EXERCISE REQUIREMENTS:
Scan the entries below for the word "elbow", then copy each line that holds it.

RECORDS SHOWN:
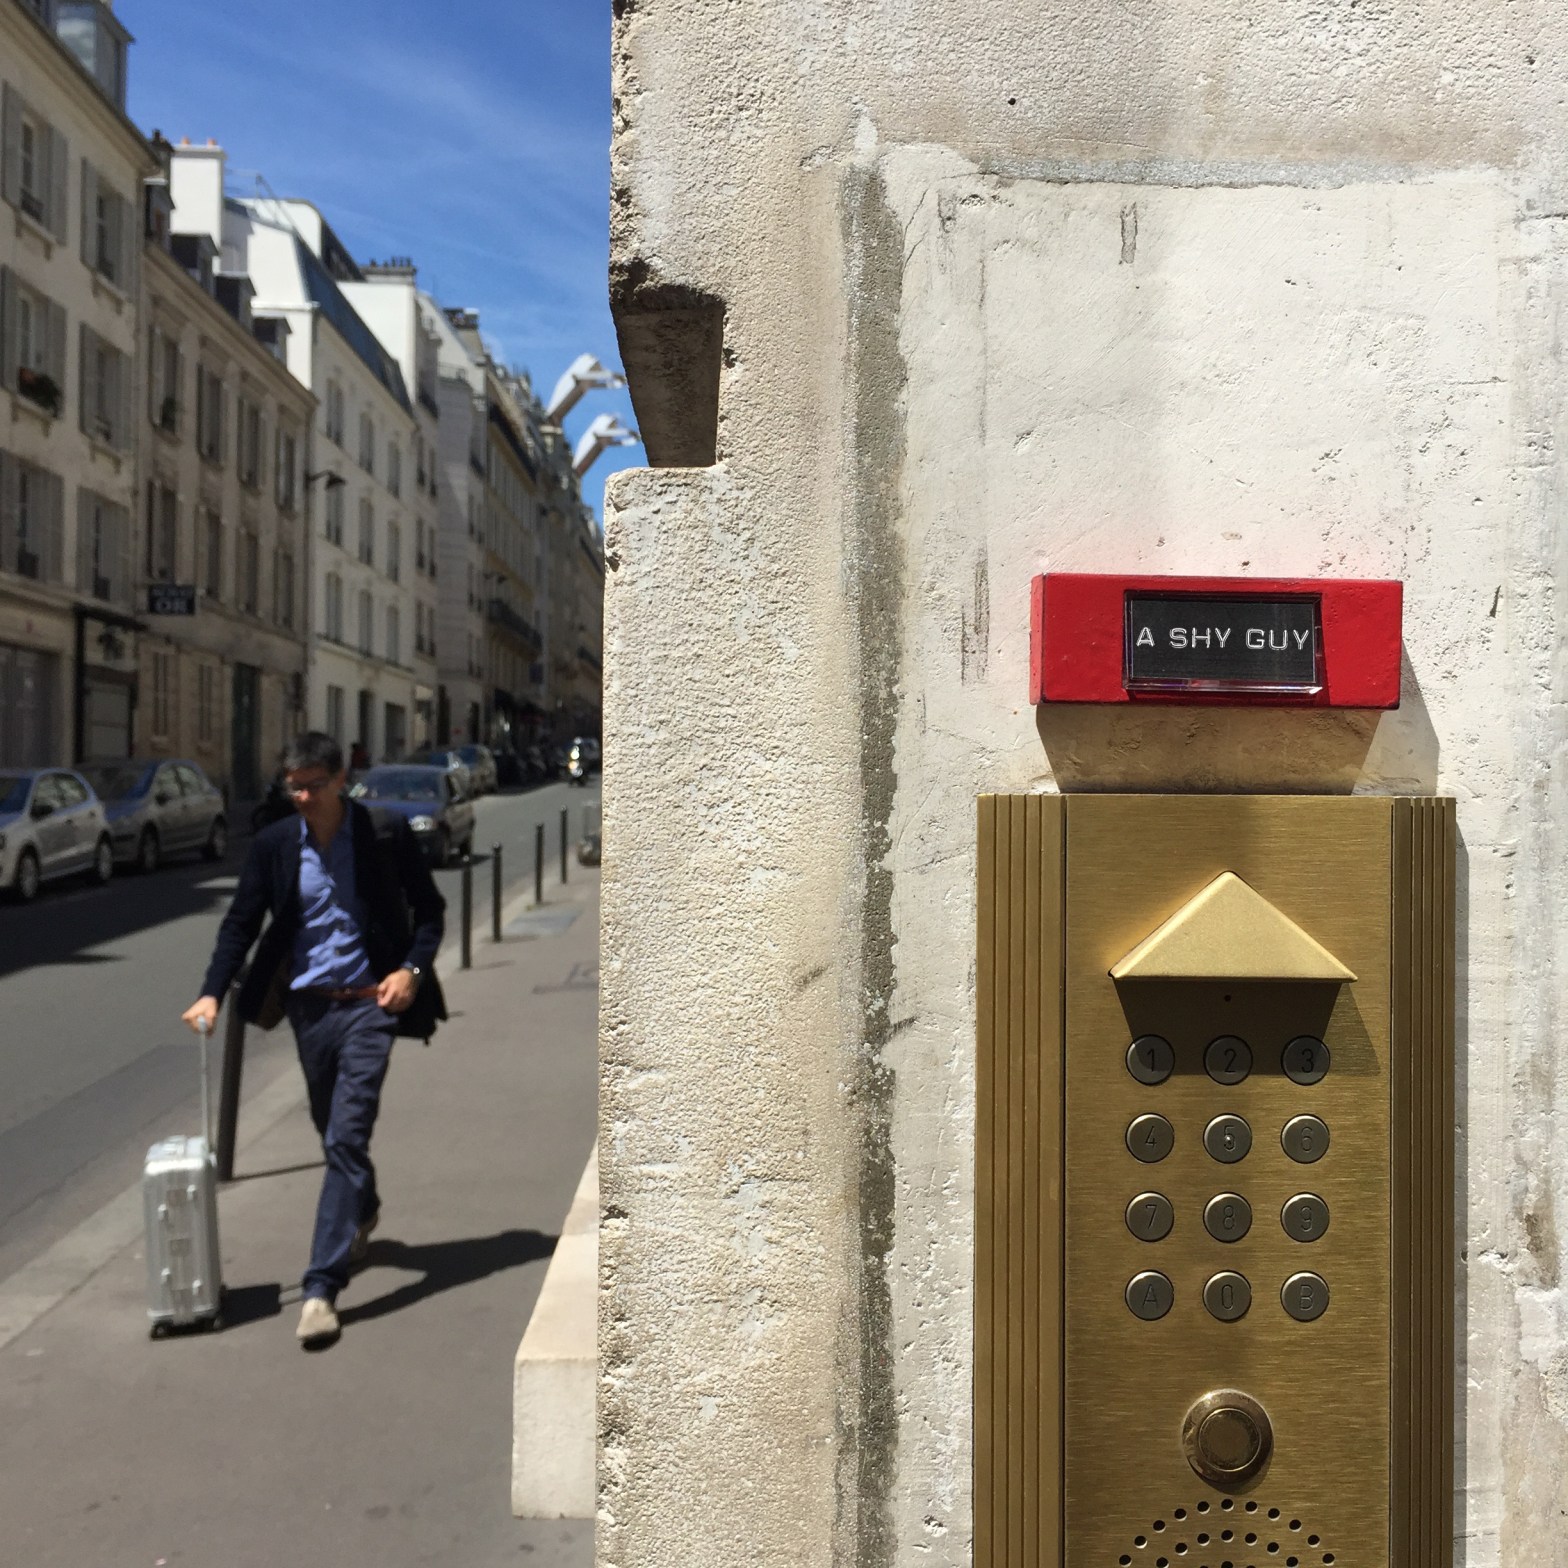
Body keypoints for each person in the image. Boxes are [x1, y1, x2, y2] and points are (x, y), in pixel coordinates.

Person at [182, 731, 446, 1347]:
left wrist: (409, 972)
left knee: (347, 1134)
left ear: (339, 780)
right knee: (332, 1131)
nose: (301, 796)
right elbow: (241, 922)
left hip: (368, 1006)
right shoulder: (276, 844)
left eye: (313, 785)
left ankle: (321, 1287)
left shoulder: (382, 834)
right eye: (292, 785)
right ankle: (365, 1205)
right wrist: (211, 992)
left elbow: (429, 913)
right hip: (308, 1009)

...

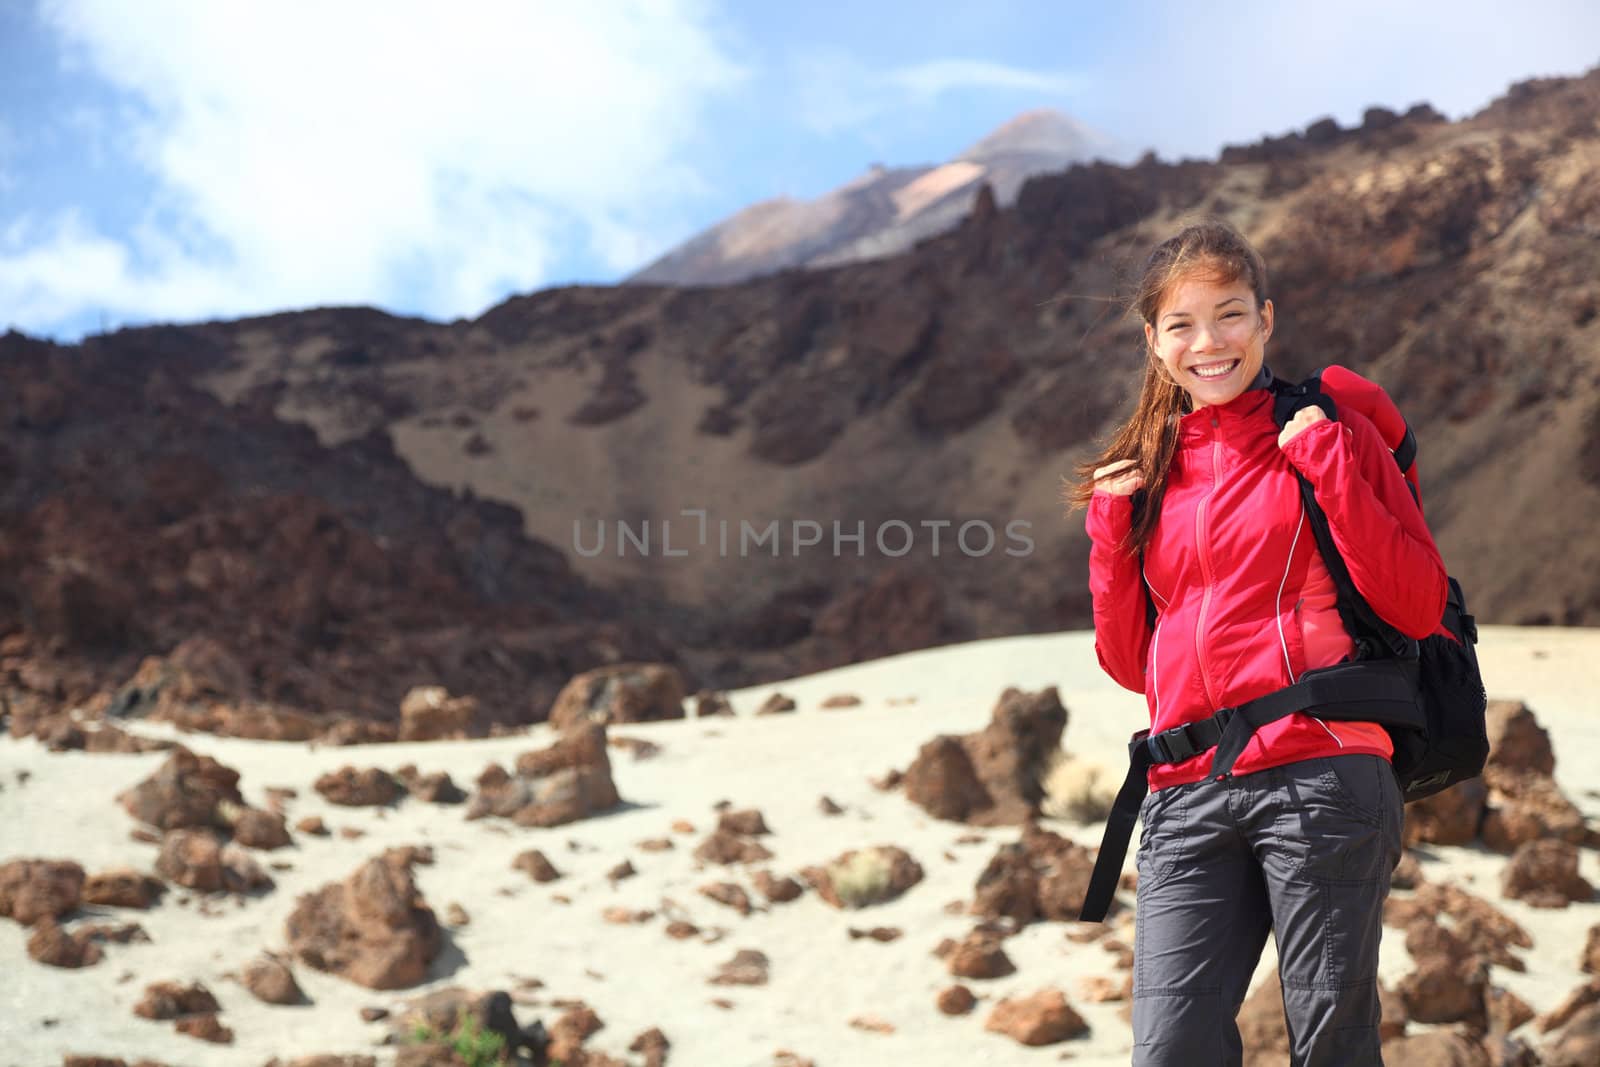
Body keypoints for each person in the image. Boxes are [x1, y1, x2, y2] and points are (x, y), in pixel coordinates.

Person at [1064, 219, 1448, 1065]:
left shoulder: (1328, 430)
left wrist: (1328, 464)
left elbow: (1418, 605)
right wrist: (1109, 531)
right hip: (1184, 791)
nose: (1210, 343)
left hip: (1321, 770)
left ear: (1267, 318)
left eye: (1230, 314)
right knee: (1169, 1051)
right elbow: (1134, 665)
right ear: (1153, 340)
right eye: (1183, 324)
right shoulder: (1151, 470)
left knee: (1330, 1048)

ANSWER BOX:
right elbow: (241, 922)
left elbow: (429, 913)
left elbow: (1418, 605)
right elbow: (1134, 665)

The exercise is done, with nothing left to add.